Geog. 4/517 --  Geographic Data Analysis
Spring 2011 -- Due Friday, June 10th

Answer the following questions in clear, complete, and grammatically-correct sentences. You may, however, illustrate any specific answer by using a table or figure, with accompanying text. Be brief, but informative. Make sure you answer all parts of a question.  The questions below probably are answerable within a single page, but do not exceed two double-spaced pages (in a 10 or 12-point font, with normal margins) for each question (figures may be attached as additional pages). 

Because it is likely that the opportunity to discuss the questions with others will arise, you may do so, but work out and write down the answers yourself.

  1. Many data-analytical procedures share one version or another of the same underlying conceptual model: 

data = predictable component + unpredictable component; or
data = signal + noise; or
data = common variation + unique variation

For regression analysis, analysis of variance, and principal components analysis, describe the particular version of that common conceptual model that applies, and why that conceptual model makes sense given the goals of the analysis.

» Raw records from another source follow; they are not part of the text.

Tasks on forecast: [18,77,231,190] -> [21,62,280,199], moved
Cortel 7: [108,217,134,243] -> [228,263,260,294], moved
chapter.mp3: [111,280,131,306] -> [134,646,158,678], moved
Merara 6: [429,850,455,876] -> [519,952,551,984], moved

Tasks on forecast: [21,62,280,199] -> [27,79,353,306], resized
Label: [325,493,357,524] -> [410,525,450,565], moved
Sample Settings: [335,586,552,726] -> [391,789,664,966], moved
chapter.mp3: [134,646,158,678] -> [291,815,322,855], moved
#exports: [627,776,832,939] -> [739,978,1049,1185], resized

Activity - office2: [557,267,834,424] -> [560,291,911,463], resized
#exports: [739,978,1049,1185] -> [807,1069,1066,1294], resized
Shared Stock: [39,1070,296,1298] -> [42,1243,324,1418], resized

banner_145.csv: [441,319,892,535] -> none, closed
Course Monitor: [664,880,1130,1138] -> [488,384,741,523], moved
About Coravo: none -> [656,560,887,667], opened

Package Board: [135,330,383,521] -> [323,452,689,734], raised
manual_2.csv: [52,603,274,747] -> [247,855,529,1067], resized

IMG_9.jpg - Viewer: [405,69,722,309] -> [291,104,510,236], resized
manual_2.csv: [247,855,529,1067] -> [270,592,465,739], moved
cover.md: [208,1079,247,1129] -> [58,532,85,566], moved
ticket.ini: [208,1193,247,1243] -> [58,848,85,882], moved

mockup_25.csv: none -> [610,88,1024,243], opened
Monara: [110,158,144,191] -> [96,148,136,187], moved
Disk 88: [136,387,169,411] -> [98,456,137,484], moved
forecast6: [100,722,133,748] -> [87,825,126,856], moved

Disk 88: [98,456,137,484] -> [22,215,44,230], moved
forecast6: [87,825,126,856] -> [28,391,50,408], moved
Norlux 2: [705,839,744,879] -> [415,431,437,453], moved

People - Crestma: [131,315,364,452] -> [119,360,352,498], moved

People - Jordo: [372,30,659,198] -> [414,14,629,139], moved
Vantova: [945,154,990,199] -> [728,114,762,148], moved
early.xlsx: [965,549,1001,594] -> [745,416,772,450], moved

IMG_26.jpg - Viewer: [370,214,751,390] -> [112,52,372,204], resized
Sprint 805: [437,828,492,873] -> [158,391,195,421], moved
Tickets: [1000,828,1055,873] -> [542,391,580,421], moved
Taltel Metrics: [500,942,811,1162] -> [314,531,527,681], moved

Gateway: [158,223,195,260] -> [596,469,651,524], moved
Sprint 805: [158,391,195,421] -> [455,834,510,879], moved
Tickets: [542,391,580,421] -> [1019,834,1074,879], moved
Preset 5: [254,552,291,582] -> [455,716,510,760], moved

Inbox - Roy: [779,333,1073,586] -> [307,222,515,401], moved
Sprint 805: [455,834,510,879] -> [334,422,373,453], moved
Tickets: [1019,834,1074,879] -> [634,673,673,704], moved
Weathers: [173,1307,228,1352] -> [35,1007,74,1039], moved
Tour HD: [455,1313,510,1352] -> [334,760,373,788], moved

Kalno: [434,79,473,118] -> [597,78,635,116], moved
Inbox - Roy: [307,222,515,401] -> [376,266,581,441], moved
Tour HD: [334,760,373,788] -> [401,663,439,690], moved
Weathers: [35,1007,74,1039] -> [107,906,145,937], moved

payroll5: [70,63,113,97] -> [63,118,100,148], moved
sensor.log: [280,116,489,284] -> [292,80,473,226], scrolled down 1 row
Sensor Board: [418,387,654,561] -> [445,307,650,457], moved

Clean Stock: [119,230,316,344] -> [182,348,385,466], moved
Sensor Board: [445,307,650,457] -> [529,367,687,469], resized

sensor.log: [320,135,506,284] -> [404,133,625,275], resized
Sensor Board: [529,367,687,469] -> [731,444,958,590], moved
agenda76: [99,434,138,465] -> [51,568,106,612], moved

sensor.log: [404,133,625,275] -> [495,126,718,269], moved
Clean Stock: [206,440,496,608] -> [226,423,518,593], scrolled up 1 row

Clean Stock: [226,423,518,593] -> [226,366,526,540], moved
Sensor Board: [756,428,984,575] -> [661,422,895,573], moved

2.      Describe the general context in which regression analysis is applicable. (What is it used for? Are there any assumptions that underlie its use? How is it implemented in practice?)

3.      Describe how "nonparametric" regression works, as typified by a loess/lowess curve added to a bivariate scatter plot. How is the curve constructed? Are there some particular quantities that are optimized (like in standard regression analysis, where the sum of squares of residuals are minimized)? What controls the smoothness of the fitted curve? How does one tell whether a loess curve does a good job of representing the relationship between variables?

4.      Suppose you have a set of observations that are described by multiple variables, and that also can be classified into one or more groups of observations. What are some strategies for figuring out how those groups of observations differ from one another?